> DIRECTIONS: Write out each entry, exactly the way it appears.

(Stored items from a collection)
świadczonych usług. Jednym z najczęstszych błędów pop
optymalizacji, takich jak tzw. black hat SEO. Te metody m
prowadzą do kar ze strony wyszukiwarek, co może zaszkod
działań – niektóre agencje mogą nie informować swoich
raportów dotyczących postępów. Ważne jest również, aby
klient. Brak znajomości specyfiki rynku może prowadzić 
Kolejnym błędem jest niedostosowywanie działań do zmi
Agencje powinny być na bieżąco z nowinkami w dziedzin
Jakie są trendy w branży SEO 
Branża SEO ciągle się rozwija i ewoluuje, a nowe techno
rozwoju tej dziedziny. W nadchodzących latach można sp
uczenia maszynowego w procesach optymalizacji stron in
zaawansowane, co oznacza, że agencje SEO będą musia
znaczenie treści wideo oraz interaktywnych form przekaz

> OUTPUT:
świadczonych usług. Jednym z najczęstszych błędów pop
optymalizacji, takich jak tzw. black hat SEO. Te metody m
prowadzą do kar ze strony wyszukiwarek, co może zaszkod
działań – niektóre agencje mogą nie informować swoich
raportów dotyczących postępów. Ważne jest również, aby
klient. Brak znajomości specyfiki rynku może prowadzić 
Kolejnym błędem jest niedostosowywanie działań do zmi
Agencje powinny być na bieżąco z nowinkami w dziedzin
Jakie są trendy w branży SEO 
Branża SEO ciągle się rozwija i ewoluuje, a nowe techno
rozwoju tej dziedziny. W nadchodzących latach można sp
uczenia maszynowego w procesach optymalizacji stron in
zaawansowane, co oznacza, że agencje SEO będą musia
znaczenie treści wideo oraz interaktywnych form przekaz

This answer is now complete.